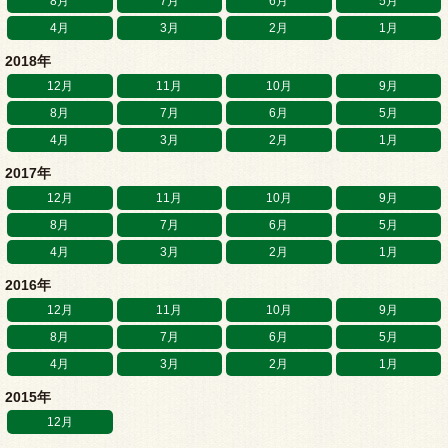
8月
7月
6月
5月
4月
3月
2月
1月
2018年
12月
11月
10月
9月
8月
7月
6月
5月
4月
3月
2月
1月
2017年
12月
11月
10月
9月
8月
7月
6月
5月
4月
3月
2月
1月
2016年
12月
11月
10月
9月
8月
7月
6月
5月
4月
3月
2月
1月
2015年
12月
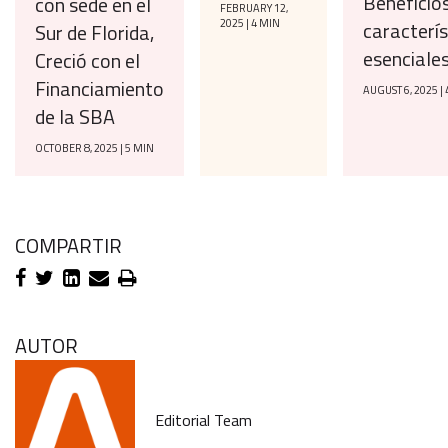
Beneficios
con sede en el
FEBRUARY 12,
caracterís
2025 | 4 MIN
Sur de Florida,
esenciale
Creció con el
Financiamiento
AUGUST 6, 2025 |
de la SBA
OCTOBER 8, 2025 | 5 MIN
COMPARTIR
AUTOR
Editorial Team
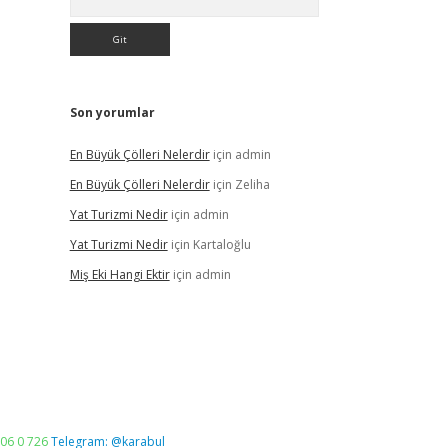
Son yorumlar
En Büyük Çölleri Nelerdir
için
admin
En Büyük Çölleri Nelerdir
için
Zeliha
Yat Turizmi Nedir
için
admin
Yat Turizmi Nedir
için
Kartaloğlu
Miş Eki Hangi Ektir
için
admin
06 0 726
Telegram: @karabul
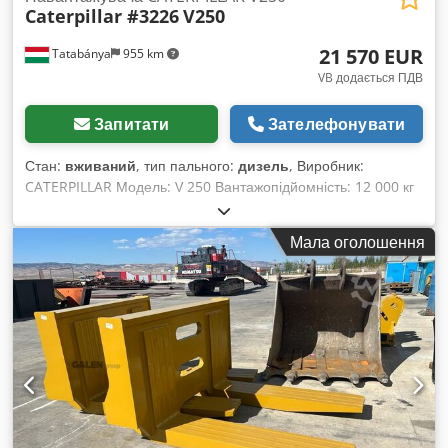
Caterpillar #3226
V250
21 570 EUR
Tatabánya
955 km
VB додається ПДВ
Запитати
Зателефонувати
Стан:
вживаний
, тип пального:
дизель
, Виробник:
CATERPILLAR Модель: V 250 Вантажопідйомність: 12 000 кг
Висота підйому: 3 710 мм Висота стріли: 1 400 мм Ширина:
2 550 мм Cjdpfxsc Urcij Ahmorf Загальна довжина (з
Мала оголошення
вилками): 6 400 мм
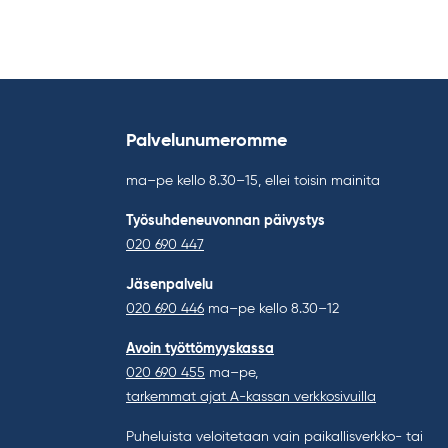
Palvelunumeromme
ma–pe kello 8.30–15, ellei toisin mainita
Työsuhdeneuvonnan päivystys
020 690 447
Jäsenpalvelu
020 690 446
ma–pe kello 8.30–12
Avoin työttömyyskassa
020 690 455
ma–pe,
tarkemmat ajat A-kassan verkkosivuilla
Puheluista veloitetaan vain paikallisverkko- tai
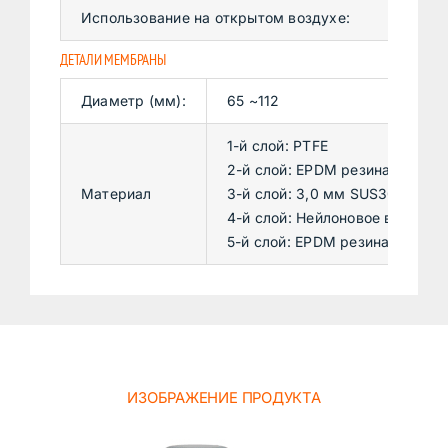
Использование на открытом воздухе:
Да
ДЕТАЛИ МЕМБРАНЫ
Диаметр (мм):
65 ~112
1-й слой: PTFE
2-й слой: EPDM резина
Материал
3-й слой: 3,0 мм SUS304
4-й слой: Нейлоновое волокно
5-й слой: EPDM резина
ИЗОБРАЖЕНИЕ ПРОДУКТА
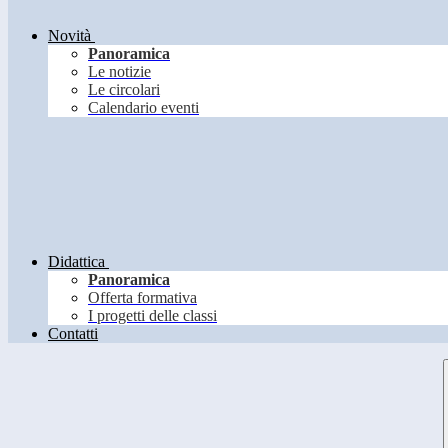
Novità
Panoramica
Le notizie
Le circolari
Calendario eventi
Didattica
Panoramica
Offerta formativa
I progetti delle classi
Contatti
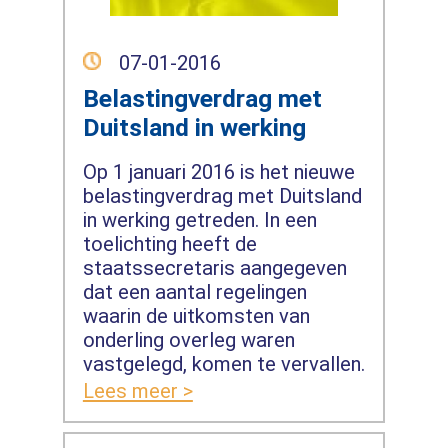
07-01-2016
Belastingverdrag met
Duitsland in werking
Op 1 januari 2016 is het nieuwe
belastingverdrag met Duitsland
in werking getreden. In een
toelichting heeft de
staatssecretaris aangegeven
dat een aantal regelingen
waarin de uitkomsten van
onderling overleg waren
vastgelegd, komen te vervallen.
Lees meer >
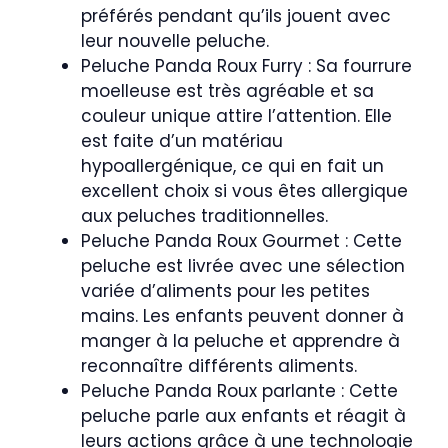
préférés pendant qu’ils jouent avec
leur nouvelle peluche.
Peluche Panda Roux Furry : Sa fourrure
moelleuse est très agréable et sa
couleur unique attire l’attention. Elle
est faite d’un matériau
hypoallergénique, ce qui en fait un
excellent choix si vous êtes allergique
aux peluches traditionnelles.
Peluche Panda Roux Gourmet : Cette
peluche est livrée avec une sélection
variée d’aliments pour les petites
mains. Les enfants peuvent donner à
manger à la peluche et apprendre à
reconnaître différents aliments.
Peluche Panda Roux parlante : Cette
peluche parle aux enfants et réagit à
leurs actions grâce à une technologie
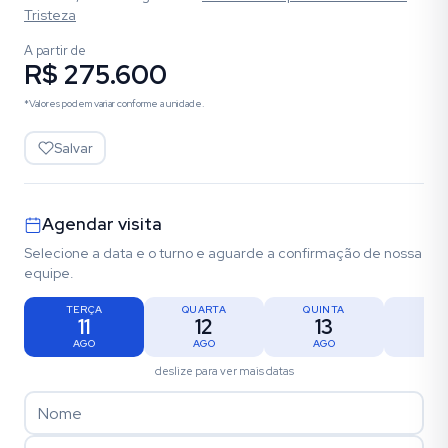
Tristeza
A partir de
R$ 275.600
*Valores podem variar conforme a unidade.
Salvar
Agendar visita
Selecione a data e o turno e aguarde a confirmação de nossa
equipe.
TERÇA
QUARTA
QUINTA
SEX
11
12
13
1
AGO
AGO
AGO
AG
deslize para ver mais datas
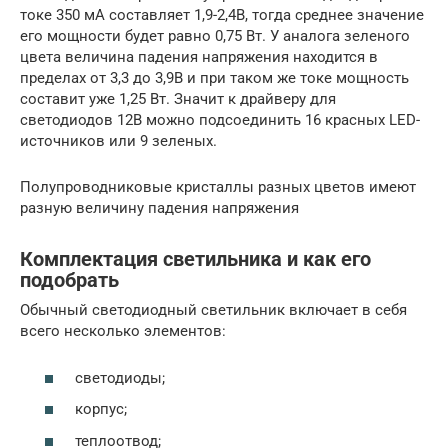
токе 350 мА составляет 1,9-2,4В, тогда среднее значение
его мощности будет равно 0,75 Вт. У аналога зеленого
цвета величина падения напряжения находится в
пределах от 3,3 до 3,9В и при таком же токе мощность
составит уже 1,25 Вт. Значит к драйверу для
светодиодов 12В можно подсоединить 16 красных LED-
источников или 9 зеленых.
Полупроводниковые кристаллы разных цветов имеют
разную величину падения напряжения
Комплектация светильника и как его
подобрать
Обычный светодиодный светильник включает в себя
всего несколько элементов:
светодиоды;
корпус;
теплоотвод;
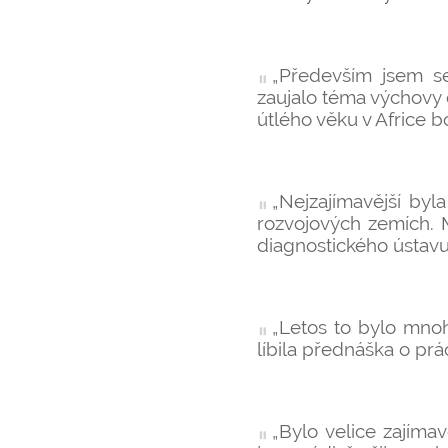
„Především jsem se
zaujalo téma výchovy 
útlého věku v Africe boj
„Nejzajímavější byl
rozvojových zemích. 
diagnostického ústavu
„Letos to bylo mnoh
líbila přednáška o prác
„Bylo velice zajíma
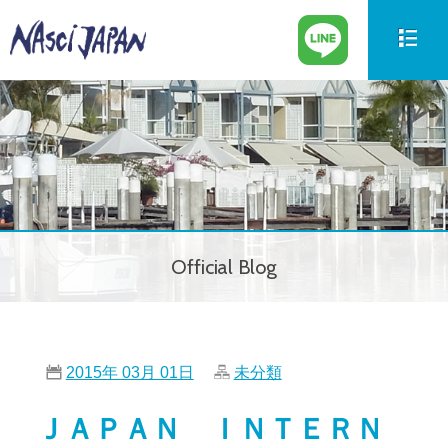
新艇情報
New Boat
中古艇情報
Used Boat
パーツ情報
Parts
Official Blog
ボートの買取
Trade in
サービス案内
Our Service
2015年 03月 01日
未分類
会社紹介
Company
ＪＡＰＡＮ ＩＮＴＥＲＮ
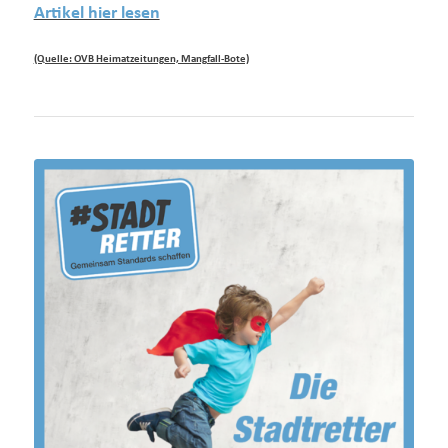
Artikel hier lesen
(Quelle: OVB Heimatzeitungen, Mangfall-Bote)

EXERCISE DESCRIPTION: Check each line of the material for "слой". Copy the ones that have it.

EXPECTED OUTPUT:
1-й слой: PTFE
2-й слой: EPDM резина
3-й слой: 3,0 мм SUS304
4-й слой: Нейлоновое волокно
5-й слой: EPDM резина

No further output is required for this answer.